Thursday, May 19, 2011

Yammer to help reduce internal emails

I am sure you have seen the problem: someone sends an email to 10 people and asks for their ideas.  6 of them read their emails within 24 hours, think they have good ideas (which of course may be duplicated) and 'reply to all'.  The active 6 (plus the person who started) now all reply (CC all) to each other's emails (6x5) + 6 = 36 more emails to everyone and by then, everyone is so confused as to who is talking to whom about what that it grinds to a halt - apart from the 4 of the original 10 who have now got back and are trying to catch up....

The answer to this (unless a meeting is possible) is some kind of forum so that there is one conversation going on, people can see what has been said already and only add if they have something new to say.

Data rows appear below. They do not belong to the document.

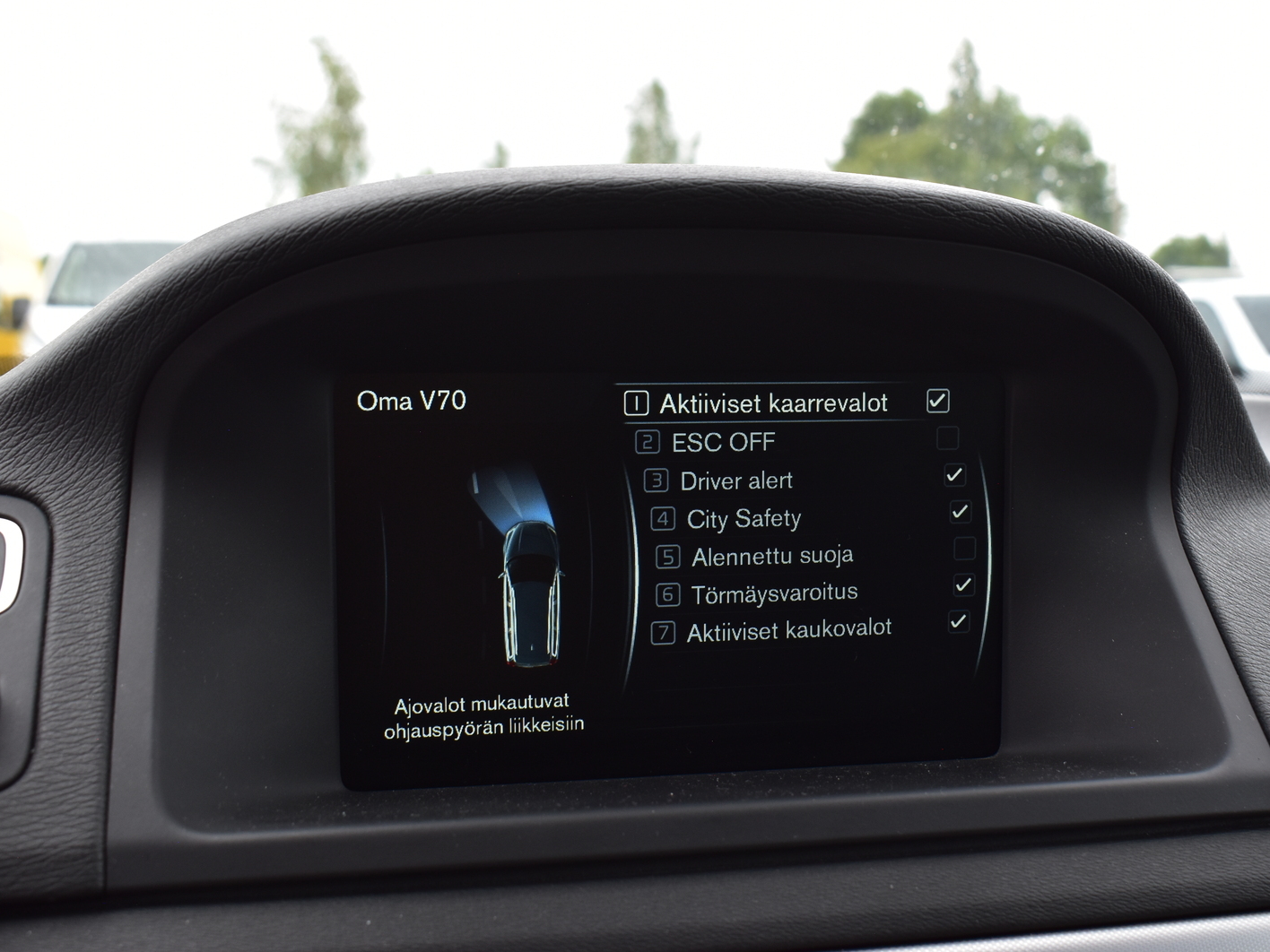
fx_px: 1634
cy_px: 479
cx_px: 701
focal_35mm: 45
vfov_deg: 32.5
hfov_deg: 42.4
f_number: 9.5
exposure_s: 1/125
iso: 400
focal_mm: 27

There are many possibilities available to do this cheaply (or free) and I have been looking at Yammer for a sailing club committee of about 10 people.

Why use Yammer?
  • Its free
  • Threaded conversations
  • It allows 'Groups' so that users can opt to be involved in some subject discussions but not others
  • Conversations can be tagged, to make it easier for people to find relevant information later
  • It's secure - default setting is that only people with www.yourdomain.com email addresses can sign up


What problems are we having?
Because the club email addresses that we use are all aliases, if someone sends an email from Yammer and that person replies by email, Yammer does not recognise the user (because it has come from the real email address me@home.com not the alias me@sailingclub.com).  There may be a way around this using 'communities' which allow users from outside www.yourdomain.com (subject to admin approval).

The other problem is not unique to Yammer - some people are change resistant and not keen to use a new system - especially if it is thought to be anything like Facebook.

What's it good for?
Spreading information where 'one to many', 'one to one, CC many', and 'many to many', emails may have been used in the past.

What's it less good for?
One to one messages - suggest using separate group or sticking to email for this to spare other readers from having to read messages to check that they don't need to read them.